2015-2016 HOT LAWS
Laws in Texas routinely change, presenting challenges for those who wish to comply with the law. The Law Office of Chad West wants to help our clients avoid legal trouble and stay on top of important legal developments.
The following new laws for 2015-2016 may be of interest to you:
ALCOHOLIC BEVERAGES IN SPORTS ARENAS
House Bill 2339 repealed laws that prohibited sports fans from taking their alcoholic beverages from one area of an arena to another. This means that you can now walk around sports venues with your beer, without worrying about violating the law!
Fireworks are a lot of fun, but the sale and use of fireworks are tightly regulated in Texas. House Bill 1150 allows Texans to purchase fireworks on the days before Texas Independence Day, San Jacinto Day and Memorial Day.
The Pastor Protection Act, Senate Bill 2065, shields clergy who refuse to marry same-sex couples from lawsuits. This law was passed before the United States Supreme Court’s ruling in Obergefell v. Hodges, which legalized gay marriage.
2016 brought increased rights to Texans with a concealed carry license.
House Bill 910 makes it legal for anyone with a concealed carry permit to openly carry their handgun in a hip or shoulder holster. Private business can still prohibit individuals from carrying weapons on their property. This law went into effect on January 1, 2016.
Senate Bill 11 was also enacted in 2016. It requires public universities in Texas to permit concealed handguns in dorms, classrooms, cafeterias, and any other campus buildings. Certain areas of public universities remain off-limits for handguns, due to safety concerns expressed by university presidents. Private universities are exempt from this legislation, which went into effect on August 1, 2016.
House Bill 554 also offers additional protections for Texans with concealed handgun permits. It prohibits peace officers from arresting anyone who is legally carrying a handgun in an airport, as long as that person immediately exits the screening checkpoint after being notified that he or she is not permitted to have a gun in there.
The Compassionate Use Act, Senate Bill 339, permits the use of a particular type of cannabis oil, known as CBD oil, for patients with intractable epilepsy. While this law tightly regulates and restricts the use of medical marijuana, it signals an openness towards legalization that was previous unheard of in the conservative Texas legislature. The Texas Department of Public Safety is expected to begin issuing permits to cultivate and sell the cannabis oil in June 2017
While Senate Bill 339 was enacted to allow limited use of medical marijuana, House Bill 265, which would have legalized all forms of marijuana, did not pass. We will continue to follow developments in Texas law related to the legalization of medical marijuana.

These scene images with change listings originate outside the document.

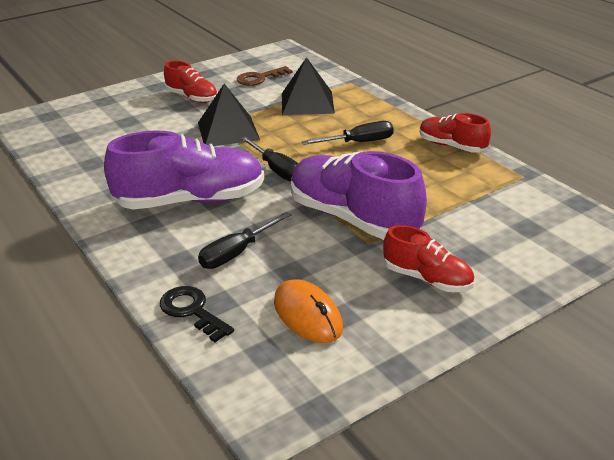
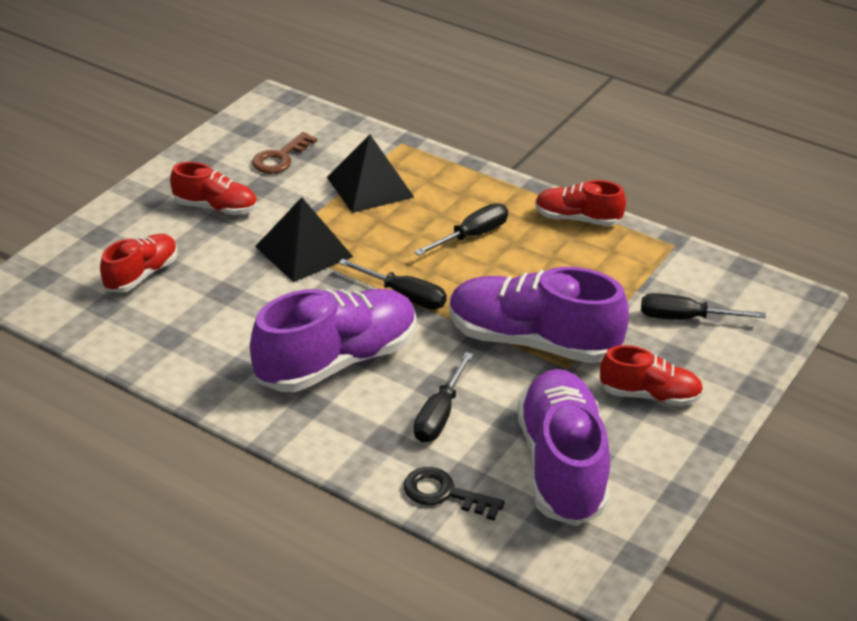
camera: 25 degrees left, 5 degrees up
orange mouse [274,279,343,343] -> purple shoe [517,369,610,526]
none -> red shoe [100,234,177,293]
none -> black screwdriver [641,293,766,320]

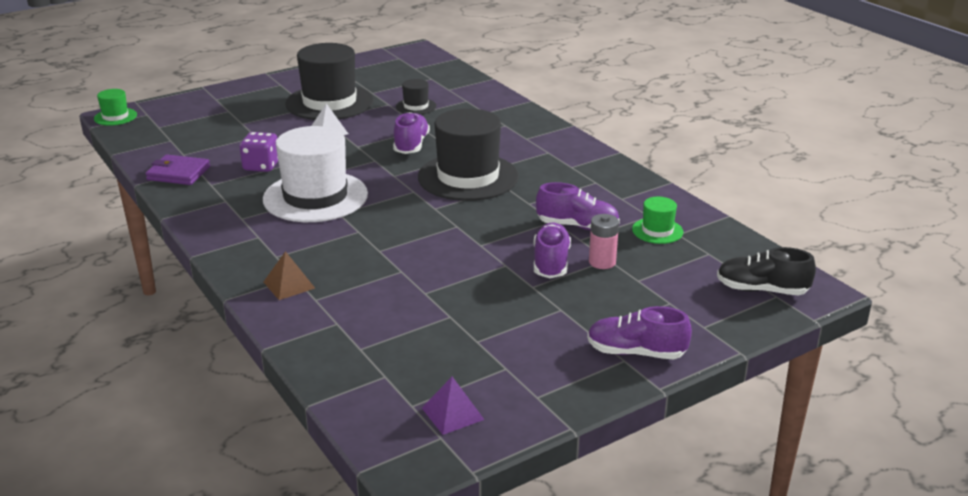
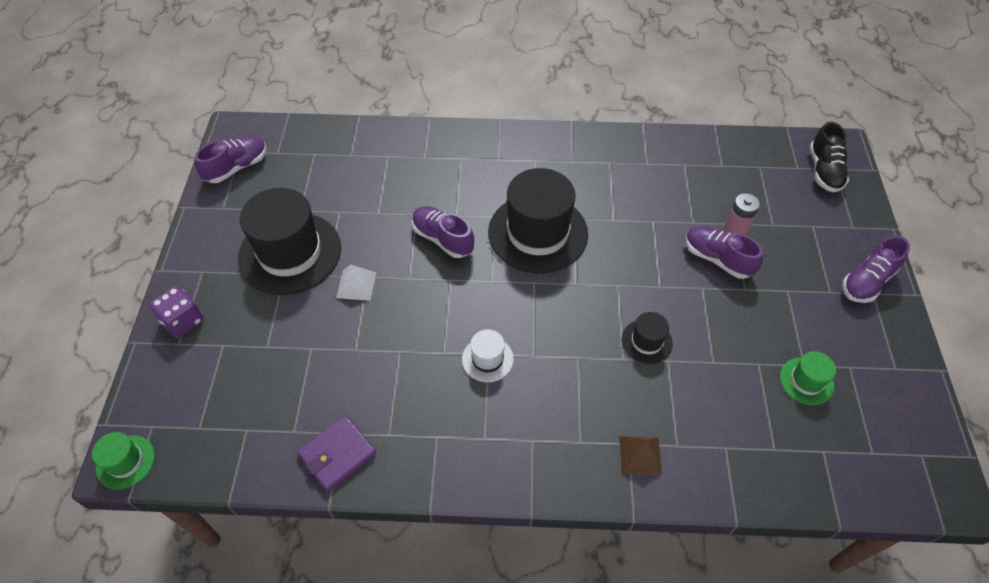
camera: 55 degrees left, 25 degrees up
purple dice [240,132,278,172] -> purple dice moved to [149,286,204,338]
white hat [263,126,368,222] -> white hat [462,329,514,382], size x0.46
black hat [396,79,436,115] -> black hat moved to [621,312,673,364]
purple pyramid [422,377,485,435] -> none
purple shoe [536,182,620,230] -> purple shoe moved to [194,137,267,183]
green hat [632,197,683,244] -> green hat moved to [780,351,836,405]
black shoe [717,247,816,295] -> black shoe turned 45 degrees counterclockwise [810,122,849,192]

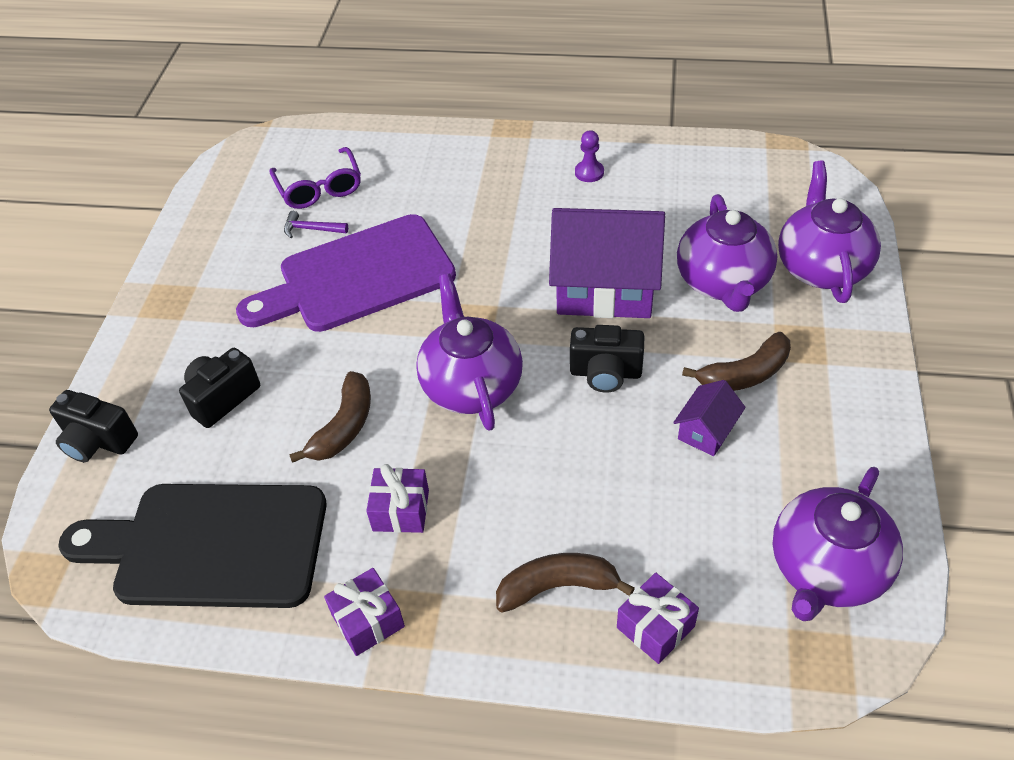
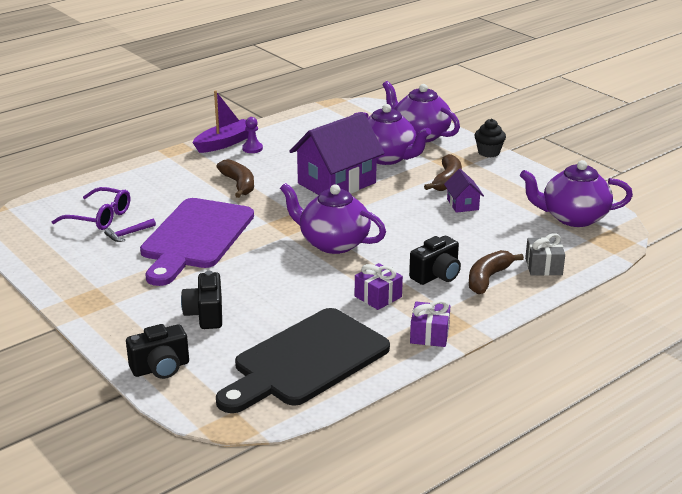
camera: 50 degrees left, 20 degrees down
brown banana [289,371,371,463] -> brown banana moved to [216,159,254,198]
black camera [570,325,644,393] -> black camera moved to [409,236,461,285]
purple gift [617,572,699,664] -> grey gift [525,233,565,276]
purple teapot [773,467,903,621] -> purple teapot turned 105 degrees clockwise [520,160,633,227]
none -> purple boat [192,91,248,153]
none -> black cupcake [474,119,506,157]

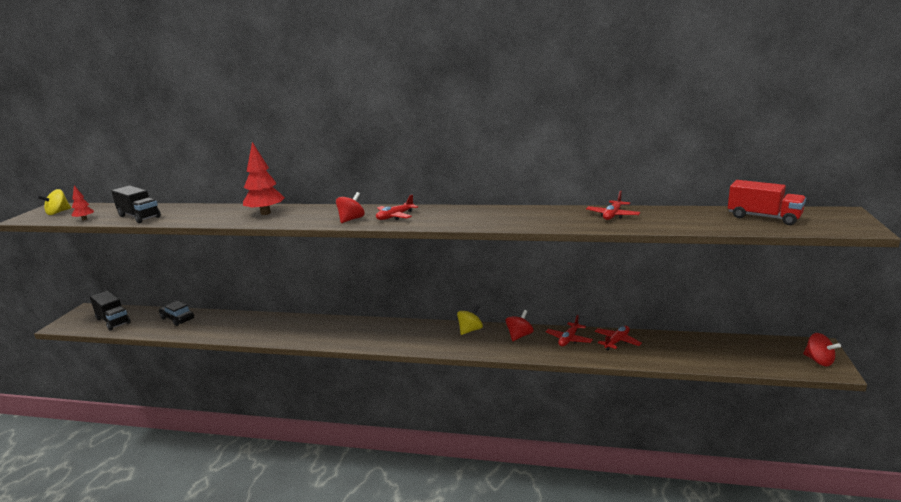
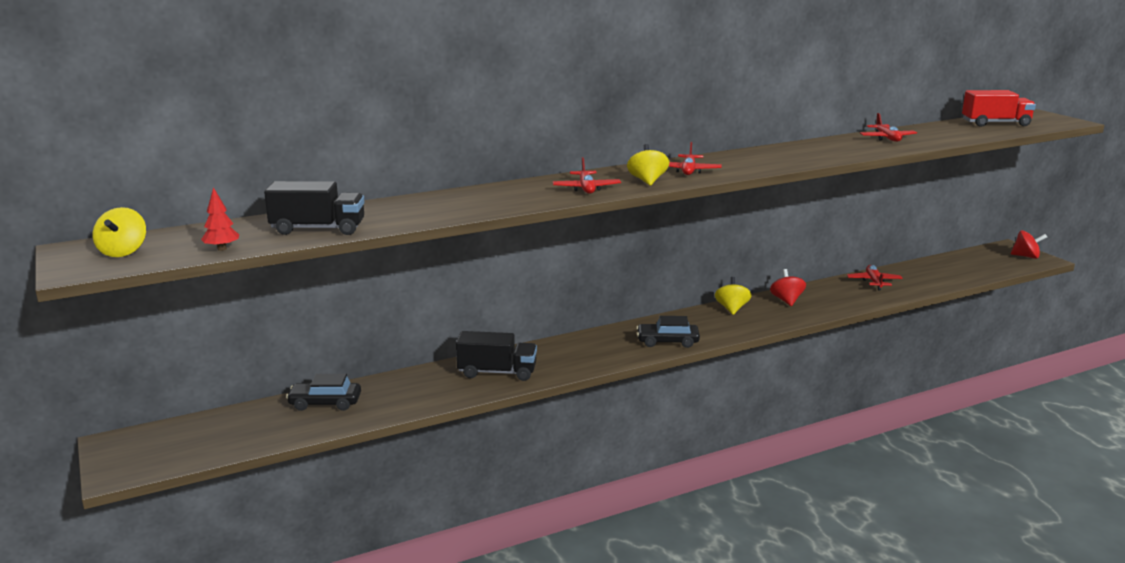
camera: 40 degrees left, 0 degrees up
black truck [90,291,131,330] -> black truck moved to [456,331,537,381]
red tree [243,142,285,215] -> none
red spinning top [336,192,365,223] -> yellow spinning top [627,144,669,186]
red plane [545,315,593,346] -> red plane moved to [553,157,621,194]
none -> black car [636,316,700,348]

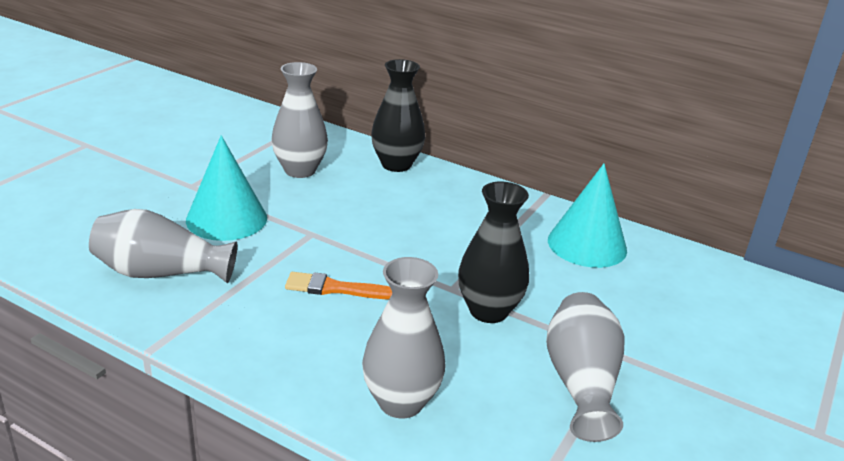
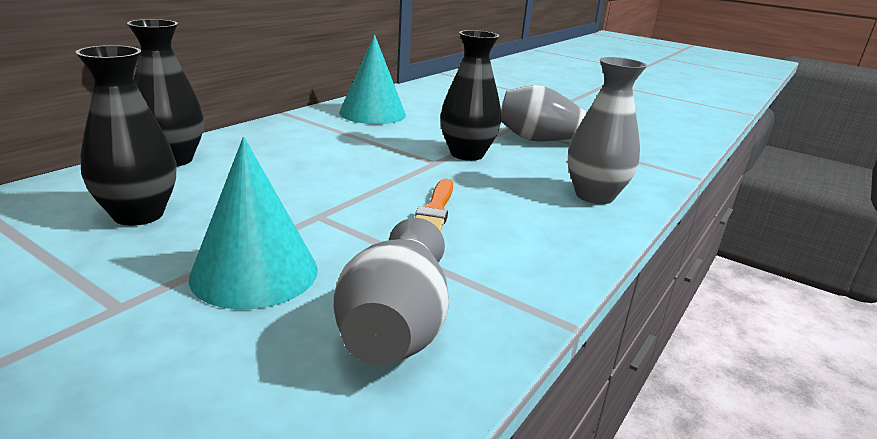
camera: 85 degrees left, 5 degrees down
grey vase [272,62,328,178] -> black vase [76,45,176,226]

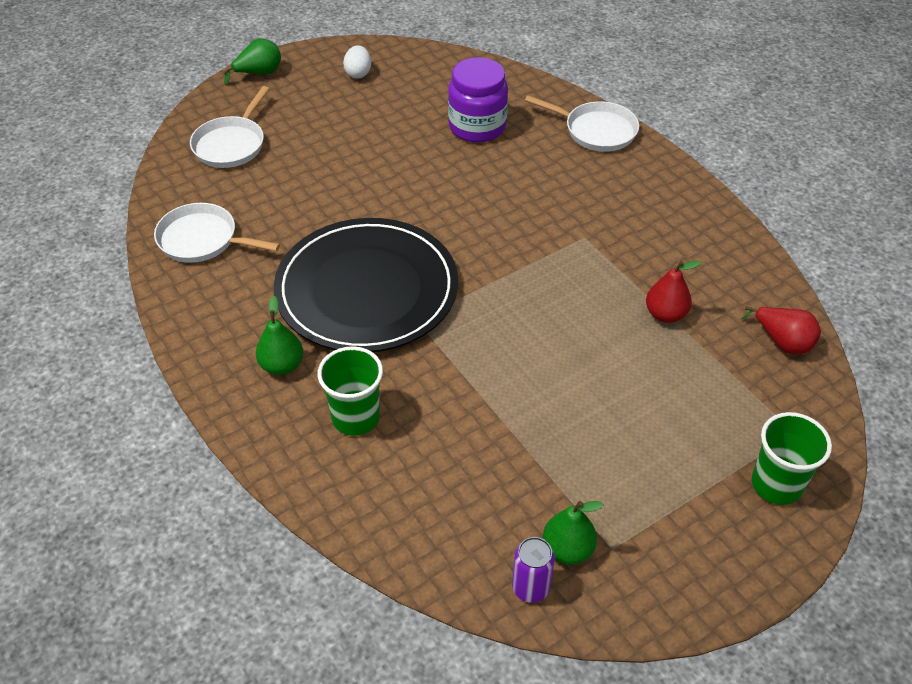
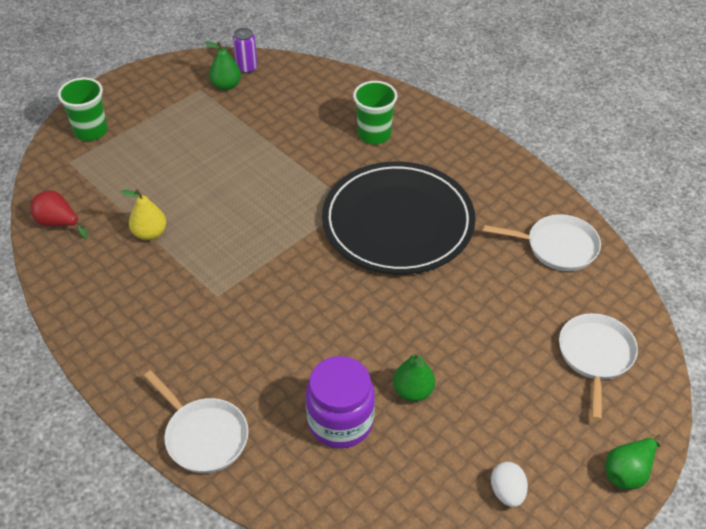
camera: 170 degrees right, 0 degrees up
green pear [256,296,303,375] -> green pear moved to [393,352,435,402]
white pan [525,95,639,152] -> white pan turned 150 degrees counterclockwise [144,370,249,473]
red pear [646,261,701,323] -> yellow pear [121,190,166,240]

While the Texas legislature may be moving towards legalization real marijuana, but it is firmly against the use of synthetic marijuana. Senate Bill 173 criminalizes all strains of synthetic marijuana, which is often marketed as K2 or Spice. In previous years, the problem with making synthetics illegals was that chemists would constantly tweak the chemical structure to skirt the law. SB 173 covers the 12 potential cores and ring structures from which synthetics can be made. This bill aims to close the loophole by banning the manufacture, possession, use, and sale of all synthetic marijuana.
The Second Chances Bill, Senate Bill 1902, allows individuals with specific low-level misdemeanors to petition the court to have their criminal record sealed Contact our office to determine if your criminal record can be sealed under this law.
A new bill criminalizes what is known as “revenge porn.” Senate Bill 1135, Unlawful Disclosure or Promotion of Intimate Visual Material, provides criminal penalties and the possibility of a civil lawsuit to anyone who discloses or promotes revenge porn. This includes websites that publish revenge porn material.
House Bill 207 adds a new sex crime to the criminal code, voyeurism. This crime occurs when a person observes another person with the intent to be sexually gratified, in a place where that person has a reasonable expectation of privacy.
House Bill 189 eliminates the statute of limitations for sexual assault if there is cause to believe that the perpetrator has committed the same or similar sexual offense against 5 or more victims. This means that in cases where a person is accused of being a serial rapist, the prosecutor will be able to charge him or her with older crimes that may have been barred before this law was passed.